Tradition of making Salvation Army dinner passes to new restaurant owners
Twenty years ago a man and his daughter went to Thanksgiving dinner at the Salvation Army. When the food didn’t meet their standards, they decided they wanted to help the next year and make even better food since they owned a restaurant.
Gravy, potatoes, and of course turkey. A feast made for hundreds of people. The Plainsman restaurant owner Ben Pegg stepped in to make it special but now he has passed the torch to his so called son Jon Edwards.
“The last five years of doing this I wouldn't have been able to do it without Jon. I am just very proud of both of them,” Pegg said. “They've done a good job and all the people that have come in to help makes me feel good.”

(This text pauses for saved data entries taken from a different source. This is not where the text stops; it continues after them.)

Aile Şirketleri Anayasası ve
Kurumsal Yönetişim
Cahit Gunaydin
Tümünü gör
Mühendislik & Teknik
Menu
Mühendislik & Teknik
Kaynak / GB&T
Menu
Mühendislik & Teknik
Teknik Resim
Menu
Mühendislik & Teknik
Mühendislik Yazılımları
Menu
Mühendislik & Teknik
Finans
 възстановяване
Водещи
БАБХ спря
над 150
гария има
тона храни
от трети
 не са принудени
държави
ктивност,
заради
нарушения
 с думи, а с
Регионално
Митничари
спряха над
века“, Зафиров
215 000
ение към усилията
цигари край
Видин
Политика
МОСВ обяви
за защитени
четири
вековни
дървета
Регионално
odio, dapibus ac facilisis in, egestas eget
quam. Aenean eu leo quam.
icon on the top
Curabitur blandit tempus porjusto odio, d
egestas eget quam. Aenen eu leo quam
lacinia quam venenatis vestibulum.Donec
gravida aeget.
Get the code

Jon has worked for Ben for several years and took over the restaurant this year. With that he took over the Thanksgiving dinner for the community. On Monday him and his wife Kayla set to making 21 turkeys and other recipes from Ben and their friend Leah. For Jon, he knew he wanted to keep up making the dinner.

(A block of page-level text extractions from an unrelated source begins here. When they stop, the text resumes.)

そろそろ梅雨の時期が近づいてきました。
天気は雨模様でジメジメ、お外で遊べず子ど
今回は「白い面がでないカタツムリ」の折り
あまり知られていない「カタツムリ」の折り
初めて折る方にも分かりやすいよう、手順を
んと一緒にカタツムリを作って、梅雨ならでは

“I kind of know firsthand what it's like to be in need, so it's always been a special thing to do this and I am going to keep it going for as long as I have The Plainsman,” Jon said.

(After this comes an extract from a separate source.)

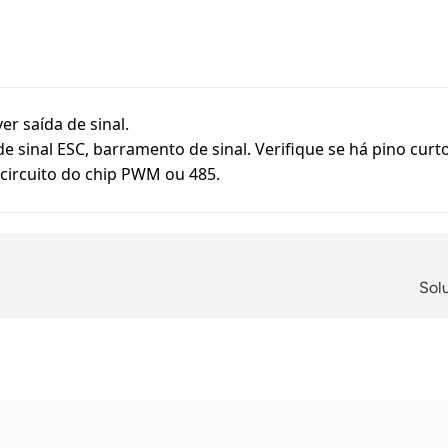
er saída de sinal.
e sinal ESC, barramento de sinal. Verifique se há pino
curto
-circuito do chip PWM ou 485.
Sol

They have a lot of volunteers come and help serve and cook the last minute dishes. They even delivered dozens of meals to people who couldn't make it to the masonic center. The Edwards’ said they enjoy getting to take charge of such a good deed.
“Just when we leave here in the afternoon you feel like you've done your part, that you've helped the community out. That's what we are here for, to help Hastings and the surrounding areas that are in need,” Kayla said.
The Plainsman donated a portion of the food but also got donations from other businesses and their suppliers. They helped the Salvation Army serve over 300 people.